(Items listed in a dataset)
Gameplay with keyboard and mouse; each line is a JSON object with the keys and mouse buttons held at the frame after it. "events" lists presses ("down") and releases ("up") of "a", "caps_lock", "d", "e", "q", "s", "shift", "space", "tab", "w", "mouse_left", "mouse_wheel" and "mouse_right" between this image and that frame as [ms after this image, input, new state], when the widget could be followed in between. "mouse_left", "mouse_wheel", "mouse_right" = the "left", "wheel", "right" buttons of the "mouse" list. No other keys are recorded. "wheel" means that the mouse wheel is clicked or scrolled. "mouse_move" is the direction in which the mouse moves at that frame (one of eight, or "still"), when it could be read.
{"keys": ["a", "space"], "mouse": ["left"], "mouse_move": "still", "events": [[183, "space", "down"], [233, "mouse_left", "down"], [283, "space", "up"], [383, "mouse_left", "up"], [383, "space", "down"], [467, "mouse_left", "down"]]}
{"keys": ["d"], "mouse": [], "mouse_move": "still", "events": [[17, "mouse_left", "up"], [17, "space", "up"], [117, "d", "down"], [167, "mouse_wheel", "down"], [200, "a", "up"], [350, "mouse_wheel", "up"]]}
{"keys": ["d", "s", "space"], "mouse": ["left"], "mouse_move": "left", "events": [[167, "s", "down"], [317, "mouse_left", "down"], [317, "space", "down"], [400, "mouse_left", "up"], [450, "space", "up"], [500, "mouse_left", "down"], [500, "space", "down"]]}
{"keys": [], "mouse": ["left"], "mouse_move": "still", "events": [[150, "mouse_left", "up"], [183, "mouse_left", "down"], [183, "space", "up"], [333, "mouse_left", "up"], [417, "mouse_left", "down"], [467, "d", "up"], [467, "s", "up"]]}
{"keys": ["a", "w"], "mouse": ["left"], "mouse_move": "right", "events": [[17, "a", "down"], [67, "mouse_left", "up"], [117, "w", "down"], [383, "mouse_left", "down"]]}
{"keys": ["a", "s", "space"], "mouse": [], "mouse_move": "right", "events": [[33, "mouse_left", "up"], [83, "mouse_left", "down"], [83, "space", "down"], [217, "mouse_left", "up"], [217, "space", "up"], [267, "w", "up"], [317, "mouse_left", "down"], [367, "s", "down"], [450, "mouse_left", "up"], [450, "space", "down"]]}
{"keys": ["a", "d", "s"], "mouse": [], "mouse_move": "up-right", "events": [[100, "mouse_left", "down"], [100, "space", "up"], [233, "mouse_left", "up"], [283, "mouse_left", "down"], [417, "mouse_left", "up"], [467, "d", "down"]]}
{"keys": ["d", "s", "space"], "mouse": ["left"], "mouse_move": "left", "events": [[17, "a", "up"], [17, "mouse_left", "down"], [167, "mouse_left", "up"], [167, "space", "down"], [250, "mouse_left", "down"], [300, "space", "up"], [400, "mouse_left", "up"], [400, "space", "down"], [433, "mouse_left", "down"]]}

Work order –
Each record above is to be returned verbatim.

Reply –
Gameplay with keyboard and mouse; each line is a JSON object with the keys and mouse buttons held at the frame after it. "events" lists presses ("down") and releases ("up") of "a", "caps_lock", "d", "e", "q", "s", "shift", "space", "tab", "w", "mouse_left", "mouse_wheel" and "mouse_right" between this image and that frame as [ms after this image, input, new state], when the widget could be followed in between. "mouse_left", "mouse_wheel", "mouse_right" = the "left", "wheel", "right" buttons of the "mouse" list. No other keys are recorded. "wheel" means that the mouse wheel is clicked or scrolled. "mouse_move" is the direction in which the mouse moves at that frame (one of eight, or "still"), when it could be read.
{"keys": ["a", "space"], "mouse": ["left"], "mouse_move": "still", "events": [[183, "space", "down"], [233, "mouse_left", "down"], [283, "space", "up"], [383, "mouse_left", "up"], [383, "space", "down"], [467, "mouse_left", "down"]]}
{"keys": ["d"], "mouse": [], "mouse_move": "still", "events": [[17, "mouse_left", "up"], [17, "space", "up"], [117, "d", "down"], [167, "mouse_wheel", "down"], [200, "a", "up"], [350, "mouse_wheel", "up"]]}
{"keys": ["d", "s", "space"], "mouse": ["left"], "mouse_move": "left", "events": [[167, "s", "down"], [317, "mouse_left", "down"], [317, "space", "down"], [400, "mouse_left", "up"], [450, "space", "up"], [500, "mouse_left", "down"], [500, "space", "down"]]}
{"keys": [], "mouse": ["left"], "mouse_move": "still", "events": [[150, "mouse_left", "up"], [183, "mouse_left", "down"], [183, "space", "up"], [333, "mouse_left", "up"], [417, "mouse_left", "down"], [467, "d", "up"], [467, "s", "up"]]}
{"keys": ["a", "w"], "mouse": ["left"], "mouse_move": "right", "events": [[17, "a", "down"], [67, "mouse_left", "up"], [117, "w", "down"], [383, "mouse_left", "down"]]}
{"keys": ["a", "s", "space"], "mouse": [], "mouse_move": "right", "events": [[33, "mouse_left", "up"], [83, "mouse_left", "down"], [83, "space", "down"], [217, "mouse_left", "up"], [217, "space", "up"], [267, "w", "up"], [317, "mouse_left", "down"], [367, "s", "down"], [450, "mouse_left", "up"], [450, "space", "down"]]}
{"keys": ["a", "d", "s"], "mouse": [], "mouse_move": "up-right", "events": [[100, "mouse_left", "down"], [100, "space", "up"], [233, "mouse_left", "up"], [283, "mouse_left", "down"], [417, "mouse_left", "up"], [467, "d", "down"]]}
{"keys": ["d", "s", "space"], "mouse": ["left"], "mouse_move": "left", "events": [[17, "a", "up"], [17, "mouse_left", "down"], [167, "mouse_left", "up"], [167, "space", "down"], [250, "mouse_left", "down"], [300, "space", "up"], [400, "mouse_left", "up"], [400, "space", "down"], [433, "mouse_left", "down"]]}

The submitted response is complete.